There have been so many versions of this made over the years – and so many rip-offs - that I could probably just pick 50 of them and call it a day, but instead I’ll just throw them all under one big umbrella and stick them here, which seems like a good spot for such a Christmas staple. Personally, I’m partial to the Mickey Mouse version with Scrooge McDuck and Goofy, but that’s only because I have the maturity level of an emotionally underdeveloped eight year-old.
For all the misanthropes out there, this is the Christmas movie for you. Billy Bob Thornton plays a piece of human garbage who pretends to be Santa Claus so he can rob people, along with a foul-mouthed dwarf who poses as an elf.
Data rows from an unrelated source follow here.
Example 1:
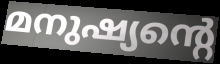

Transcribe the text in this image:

മനുഷ്യന്റെ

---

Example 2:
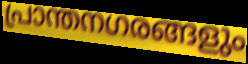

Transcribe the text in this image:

പ്രാന്തനഗരങ്ങളും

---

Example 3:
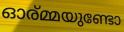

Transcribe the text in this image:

ഓര്മ്മയുണ്ടോ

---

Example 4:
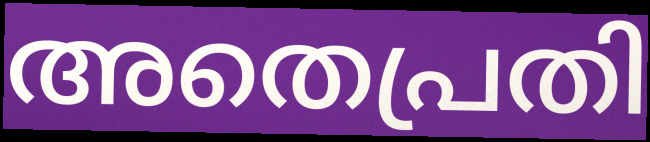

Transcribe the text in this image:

അതെപ്രതി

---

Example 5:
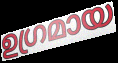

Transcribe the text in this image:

ഉഗ്രമായ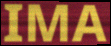
IMAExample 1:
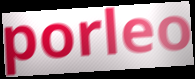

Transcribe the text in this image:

porleo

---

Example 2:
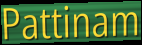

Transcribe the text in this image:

Pattinam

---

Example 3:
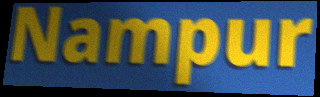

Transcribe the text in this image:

Nampur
Along the way, he learns the true meaning of Christmas, which is apparently mostly balling chicks and getting piss-drunk. Some traditions just never get old.
Charlie and the rest of the Peanuts gang decide that Christmas is getting too commercialized (and this was in 1965, imagine if he had to deal with Black Friday…) and so they decide to seek out the true meaning of Christmas. It’s charming without being smarmy, heartfelt without being corny, and just perfect enough to appeal to both hipsters and the denizens of the corn-belt. This is Charlie Brown at his best.
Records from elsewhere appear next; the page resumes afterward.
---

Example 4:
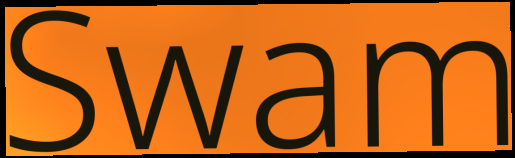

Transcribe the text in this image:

Swam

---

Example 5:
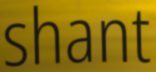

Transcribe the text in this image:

shantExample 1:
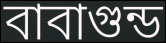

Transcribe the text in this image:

বাবাগুন্ড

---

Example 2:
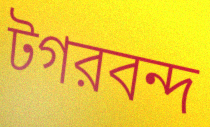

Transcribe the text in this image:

টগরবন্দ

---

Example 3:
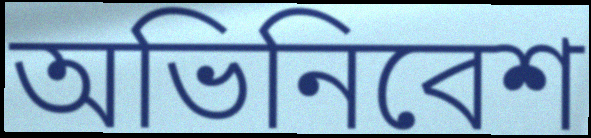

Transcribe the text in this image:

অভিনিবেশ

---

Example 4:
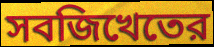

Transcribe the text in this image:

সবজিখেতের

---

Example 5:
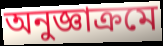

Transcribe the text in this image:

অনুজ্ঞাক্রমেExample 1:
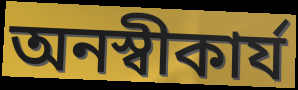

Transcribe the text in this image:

অনস্বীকাৰ্য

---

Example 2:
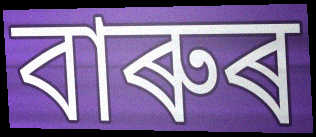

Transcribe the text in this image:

বাৰুৰ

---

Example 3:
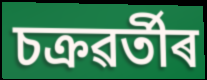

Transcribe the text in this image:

চক্ৰৱৰ্তীৰ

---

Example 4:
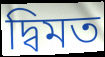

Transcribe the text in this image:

দ্বিমত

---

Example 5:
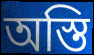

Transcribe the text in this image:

অস্তি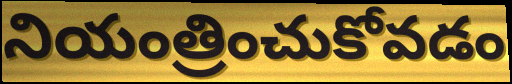
నియంత్రించుకోవడంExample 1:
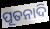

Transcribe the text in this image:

ପୂତନାଦି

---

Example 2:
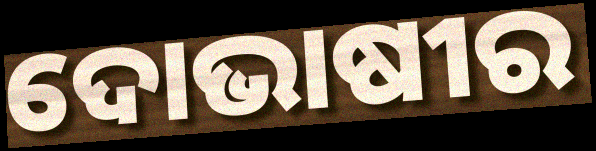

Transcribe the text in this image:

ଦୋଭାଷୀର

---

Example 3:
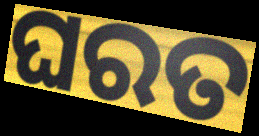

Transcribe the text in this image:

ଘରତ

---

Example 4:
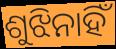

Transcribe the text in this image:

ଶୁଝିନାହିଁ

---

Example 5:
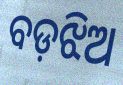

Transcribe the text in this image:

ବଡ଼ଝିଅ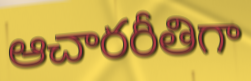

Come on, have a heart. To many, this is *the* Christmas movie. To others, it’s a corny slice of an America long-lost – if it ever existed in the first place, but for one night every year, you can afford to put aside your skepticism and appreciate that the heartfelt sentimentality of this movie is impossible to resist. This is Christmas in America in all its corny, beautiful splendor.
This is kind of a hybrid Halloween/Christmas movie, but it totally works as Jack Skellington, king of Halloweentown, discovers Christmastown and tries to get his people to embrace the spirit of Christmas. This is one of the most imaginative and strangely beautiful movies ever made. It might be too odd for some people, but those people are jerks.
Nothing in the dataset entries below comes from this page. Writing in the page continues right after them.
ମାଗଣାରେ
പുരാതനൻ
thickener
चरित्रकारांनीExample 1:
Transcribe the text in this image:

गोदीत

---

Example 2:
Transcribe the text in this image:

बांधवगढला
No, this isn’t the Jim Carrey abomination. This is the OG animated version, which is about a Guyism writer who hates Christmas, but gets saved by writing… wait, no, that’s something else entirely. You all know what this is about. It’s a classic, as Dr. Seuss takes on Christmas and makes something appropriately weird and beautifully twisted.
This might be ranked a little too high for some people, but I don’t care. I defy you to watch this movie and not want to watch it again every Christmas. It’s just perfect, from Cousin Eddie making a mess of thinks to Clark completely losing his shit on everyone. Incidentally, this is also the last watchable movie Chevy Chase ever made, which is truly the biggest Christmas miracle of them all.
The Festivus episode. I’m not going to explain why this deserves this spot because you should already know. And if that irritates you, feel free to air your grievances in the comments.
The classic to end all classics, Rudolph is the king of the Christmas special. Naturally, it’s a Rankin/Bass production, and it is so interwoven with both Christmas and most people’s childhoods that all the elements – the abominable snowman, the Island of Misfit Toys, Rudolph and Herbie’s bromance, all of it – are embedded firmly in the collective cultural conscience. You can reference these things to anybody – anybody – and they’ll know what you’re talking about. I have a goofy smile on my face just writing about it.
What’s a more perfectly American way to celebrate Christmas than by watching a movie about a blue-collar cop who kills a bunch of terrorists during an office Christmas party? Admit it, every time you’re stuck playing Secret Santa in some conference room, you’re secretly hoping Bruce Willis will show up with a gun and pistol whip your German terrorist boss. Sure, he might not seem German, but you never know. I mean, if a movie is gonna end with Christmas music, it better damn well have a hilariously high body count to go along with it. And thankfully, Die Hard delivers the goods, which is why it’s the best Christmas movie or special of them all.